A series of special reports on the state of the water in the Sierras of Córdoba, Argentina. Since I’ve been living here for six months, and am about to experience my first summer here, I’ve heard a lot about last years’ water shortages, and rumors about upcoming ones. These videos (in spanish) provide a good summary on (some of) the causes for this phenomenon.
While there is a good deal of information about the ill-effects of cattle grazing on the Sierras, there is notably absent any discussion of transgenic soy farming, and its related destructive effects, which are currently a far worse threat to the society, water supply and environment in Córdoba and other parts of Argentina.

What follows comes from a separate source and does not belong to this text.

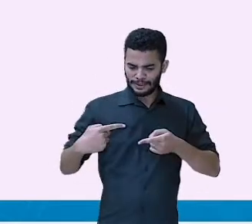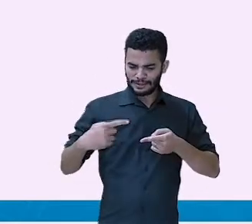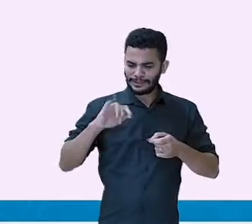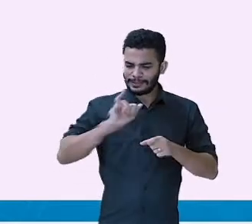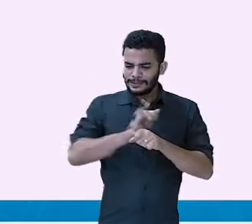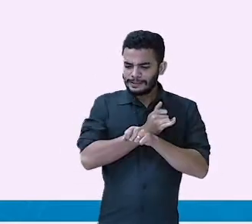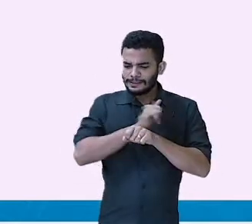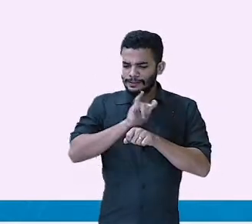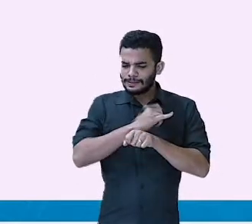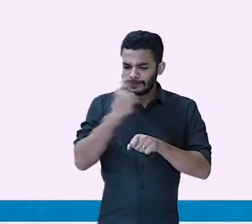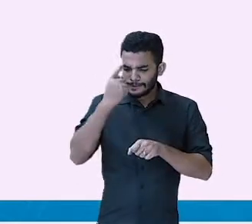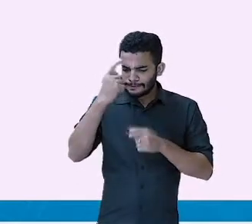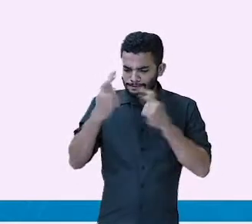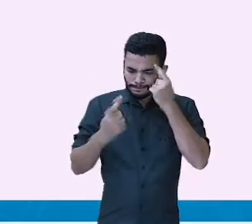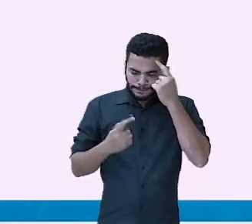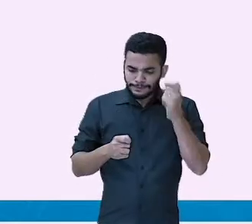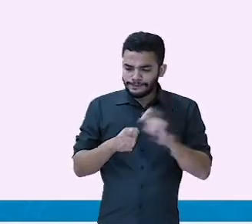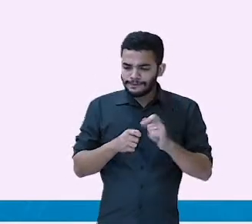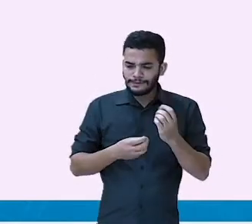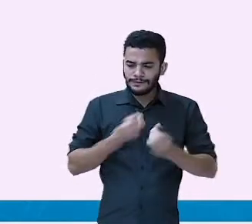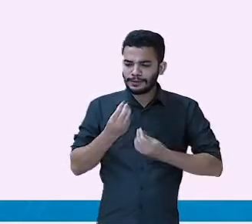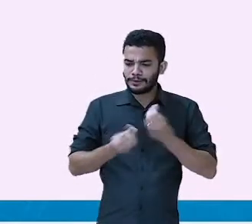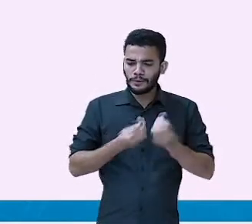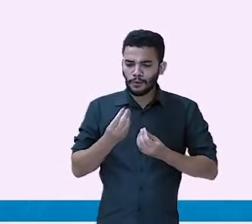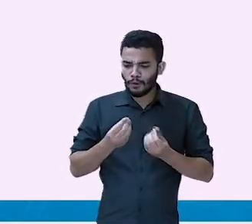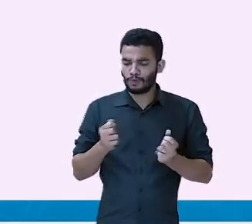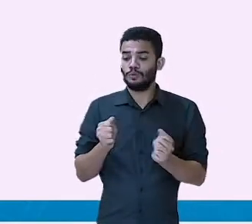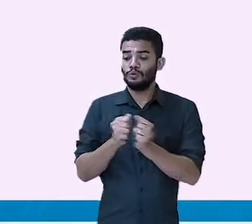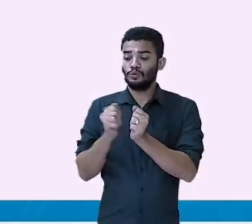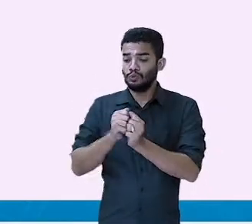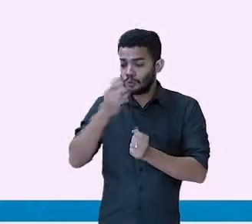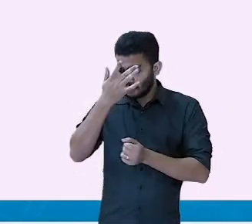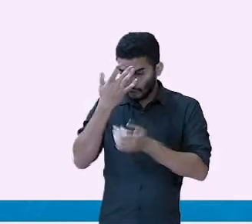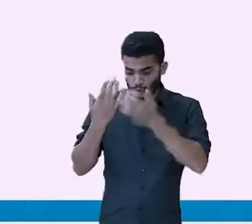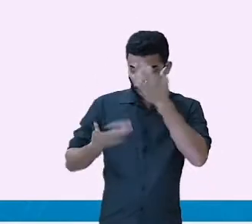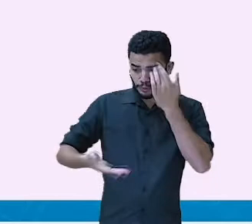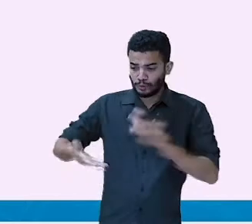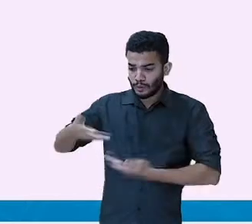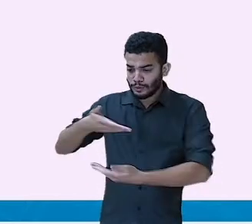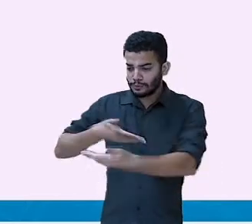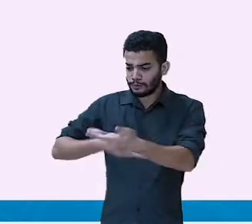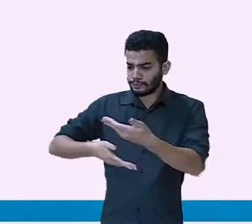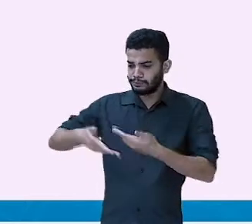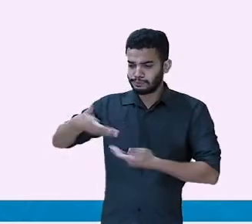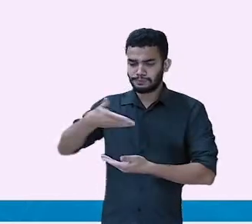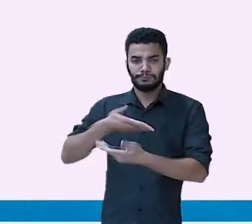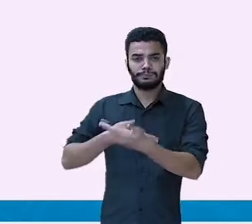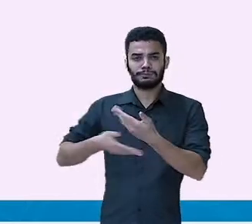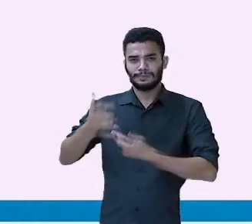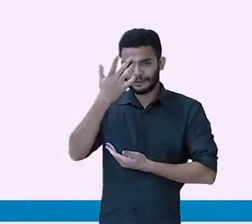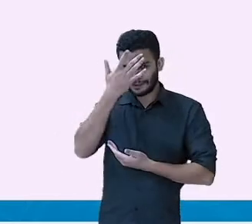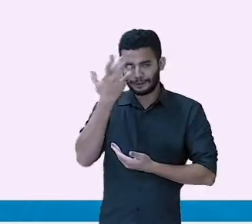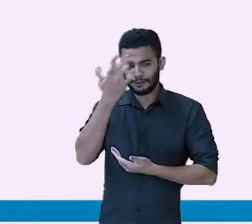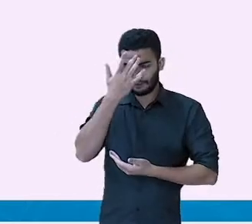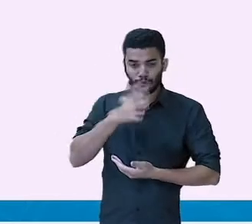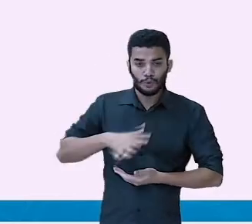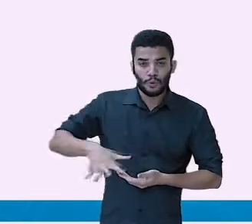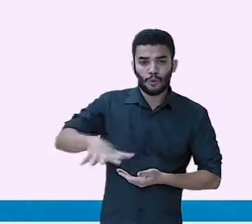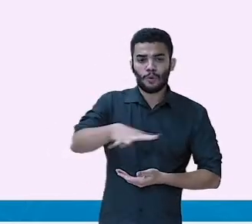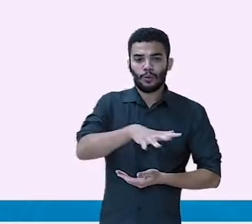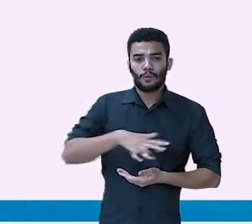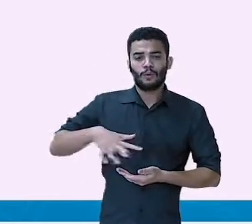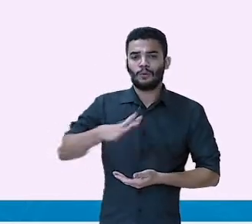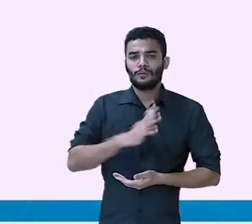jogos populares do contexto comunitário e regional, mobilizando vivências e conhecimentos em prol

Another thing they don’t mention: there are no water meters in Córdoba. No matter if you’re an apartment-dwelling peon or water-guzzling private golf course, you pay the same for your monthly water bill. As of the time of writing this, the flate-rate monthly water bill is about $45 Argentine pesos, or $10 US dollars. But because there are NO WATER METERS, the biggest consumers (Private, affluent neighborhoods or “Countries”) are not paying for what they’re using. Unsurprisingly, the poorest neighborhoods feel the strain when the inevitable water-shortages occur in the city. Coincidence? Water-tensions are heating up in Córdoba, and the city/regional governments are unambiguously in favor of idiocy.